An example like the t-distribution with 2 degrees of freedom would not suffice as the second moment exists but equals inf.

Answer 1

I think there is a confusion due to the fact that the distribution $t(1)$ ($t$ with 1 degree of freedom) has no mean, even if you accept values in $\overline{\mathbb R} = \mathbb R \cup \{ -\infty, +\infty \}$.

An indefinite integral like $$ E(X) = \int_{-\infty}^{+\infty} x f(x) \mathrm dx $$ is defined as the sum of the two following limits: $$ \int_0^{+\infty} x f(x) \mathrm dx = \lim_{T\rightarrow+\infty} \int_0^T x f(x) \mathrm dx, $$ $$ \int_{-\infty}^0 x f(x) \mathrm dx = \lim_{T\rightarrow-\infty} \int_T^0 x f(x) \mathrm dx.$$ If both limits are finite, it is well defined.
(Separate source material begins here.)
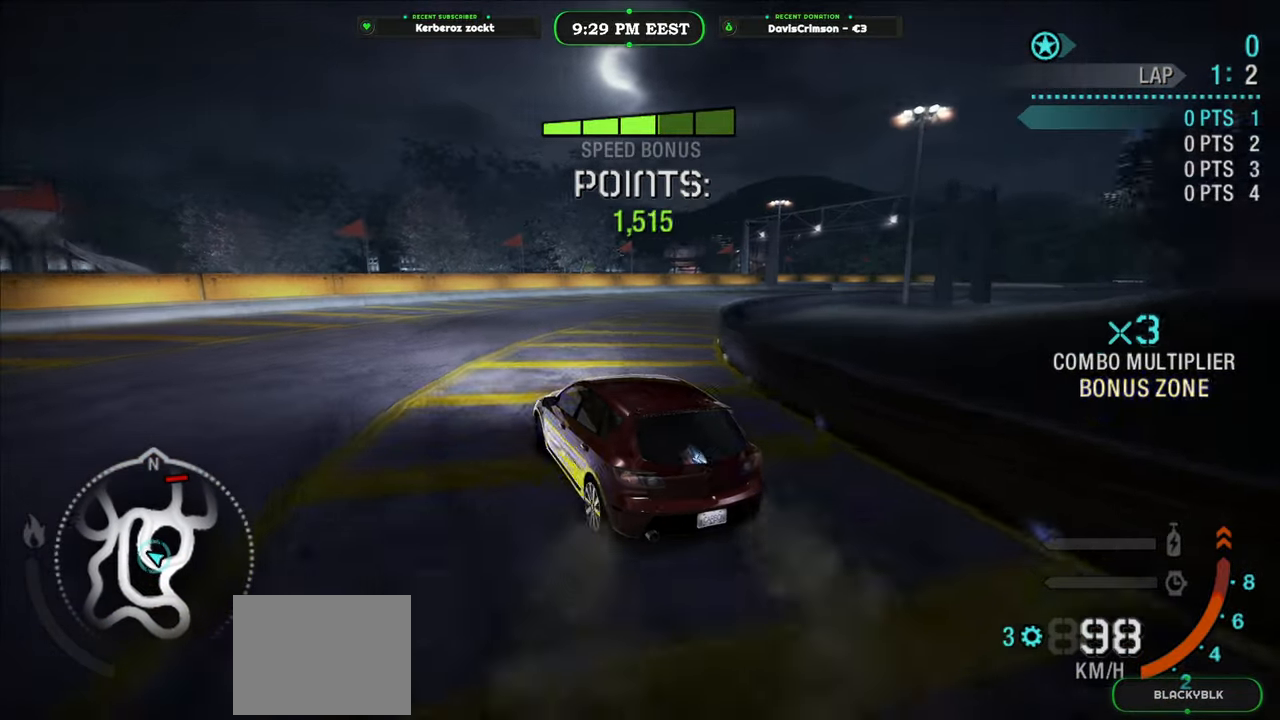
{"buttons": ["R2"], "left_stick": "right", "events": [[133, "left_stick", "center"], [250, "left_stick", "right"]]}
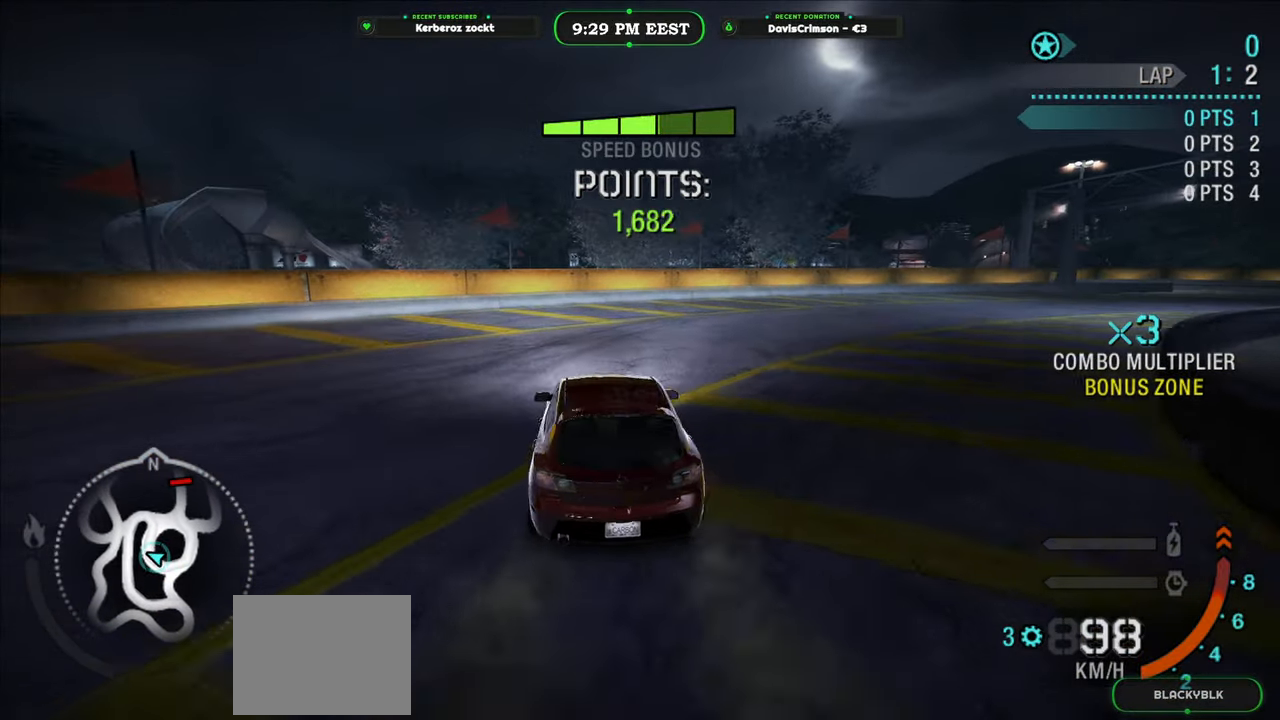
{"buttons": ["R2"], "left_stick": "right", "events": []}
As $f(x)$ is a density, it is non-negative, and a $x f(x)$ has constant sign on $(-\infty,0]$ and $[0,\infty)$, hence if you accept values in $\overline{\mathbb R}$, it is possible to have infinite limits $ \int_0^{+\infty} x f(x) \mathrm dx = +\infty$ and $\int_{-\infty}^0 x f(x) \mathrm dx = -\infty$. If both are infinite then their sum is indefinite, even if you accept infinite values.

Concretely, on the following picture (graph of $xf(x)$ with $f$ the density of the $t$-distribution with one df) the positive ane negative areas are infinite, so their sum is indefinite.

However when dealing with the second moment $$ E\left( X^2 \right) = \int_{-\infty}^{+\infty} x^2 f(x) \mathrm dx,$$ as we have $x^2 f(x) \ge 0$ for all $x$, if the limits $$ \int_0^{+\infty} x^2 f(x) \mathrm dx = \lim_{T\rightarrow+\infty} \int_0^T x^2 f(x) \mathrm dx, $$ $$ \int_{-\infty}^0 x^2 f(x) \mathrm dx = \lim_{T\rightarrow-\infty} \int_T^0 x^2 f(x) \mathrm dx,$$ are not finite, they necessarily go to $+\infty$, hence either $E\left(X^2\right)$ is finite, or it is $+\infty$ if you accept values in $\overline{\mathbb R}$.

Concretely, the area under a curve which is always in the upper half plane is always defined in $\mathbb R \cup \{+\infty\}$. On the following picture (graph of $x^2 f(x)$ with $f$ the density of the $t$ distribution with 2 df), it is infinite.

Answer 2

The Holtsmark distribution ?